A Pen of All Work at the New Museum

Installation view, Raymond Pettibon: A Pen of All Work, New Museum of Art, New York, 2017

New Museum of Art, New York

February 8–April 9, 2017

Although Pettibon is unquestionably a pivotal figure of American art since the 1990s, he has never before had a major museum survey exhibition in New York. Occupying the three main floors of the New Museum, Raymond: Pettibon: A Pen of All Work is the largest presentation of Pettibon’s work to date and features more than eight hundred drawings from the 1960s to the present. It also includes a number of his early self-produced zines and artist’s books, as well as several videos made in collaboration with fellow artists and his musician friends. This unique collection of objects and distinctly immersive installation provides insight into the mind of one of the most influential and visionary living American artists.
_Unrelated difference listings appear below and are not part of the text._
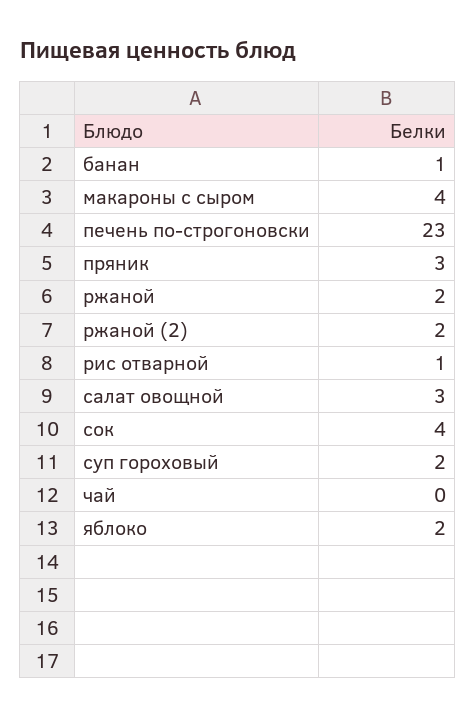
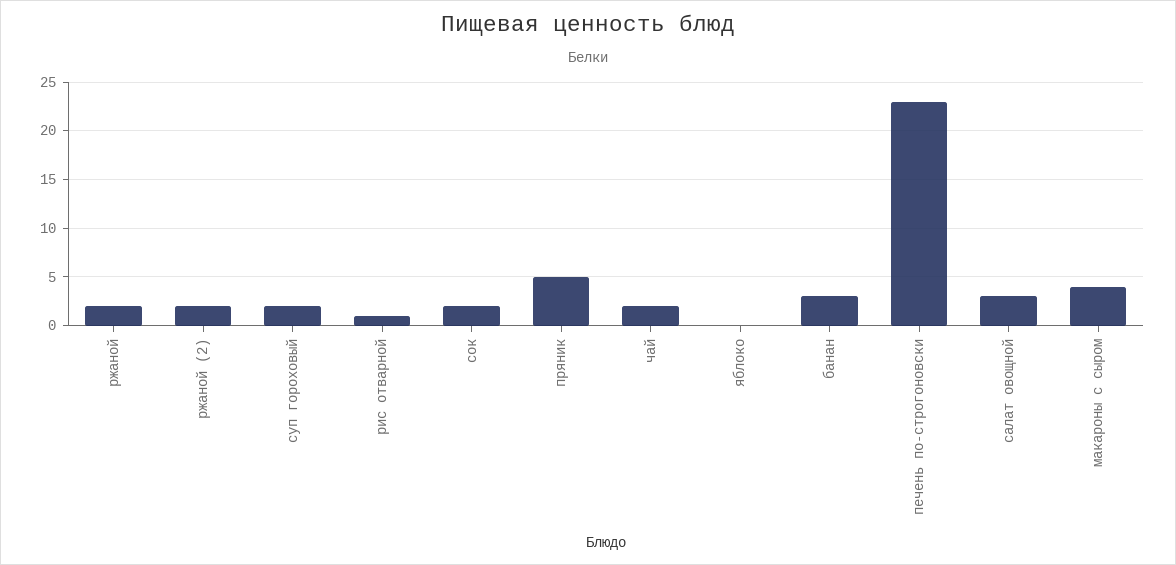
банан: 1 -> 3
пряник: 3 -> 5
сок: 4 -> 2
чай: 0 -> 2
яблоко: 2 -> 0

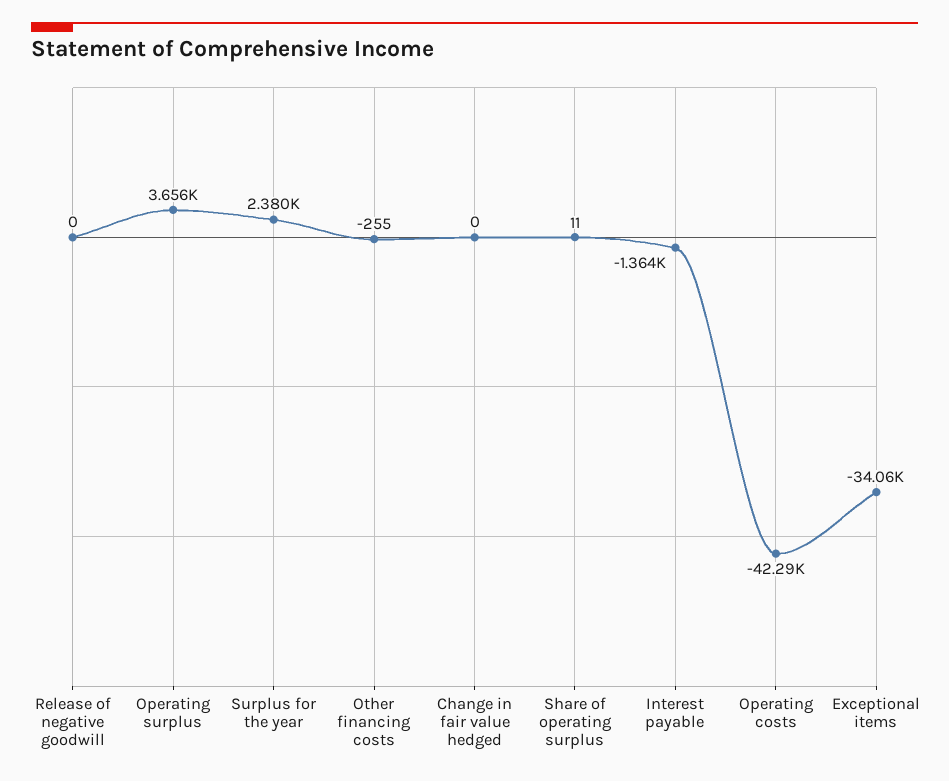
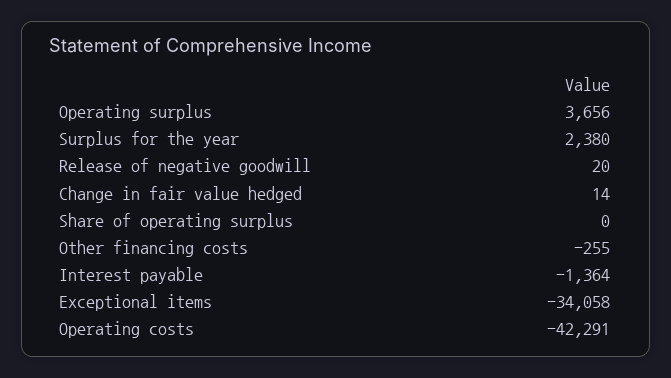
Release of negative goodwill: 0 -> 20
Change in fair value hedged: 0 -> 14
Share of operating surplus: 11 -> 0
Pettibon first received attention for his work when it was used in advertisements, zines, and record covers in the burgeoning Los Angeles punk scene of the 1980s. His work became identified with a brash and iconoclastic visual style that would influence and speak for an entire generation of disaffected youth. In spite of this impact, Pettibon’s link to the punk scene has obscured the scope of his thematic and stylistic vision and the important place he occupies in the history of contemporary art. He stands alongside a generation of Los Angeles artists who have tackled the dissolution of American idealism head-on using fragments of its own visual culture.

From the beginning of his career, Pettibon has employed drawing and writing in tandem to connect radically distinctive cultural forms—from movies and literature to comics and TV—and pieces of narratives from throughout history and culture. His visual universe is populated by the ghosts of the last century of American history, including such disparate characters as Charles Manson, Gumby, Superman, and Ronald Reagan. Pettibon hints at familiar and forgotten narratives in his work, while using an expressive approach to color, line, and gesture in order to provoke complex emotional states. Whether his work is addressing surfing, baseball, war, or family, or channeling the voices of John Ruskin, Henry James, or Allen Ginsberg, it manages to suggest both personal and universal perspectives on our shared cultural experience.

The exhibition will travel to the Bonnefantenmuseum in Maastricht, the Netherlands, where it will be on view from June 1–October 30, 2017.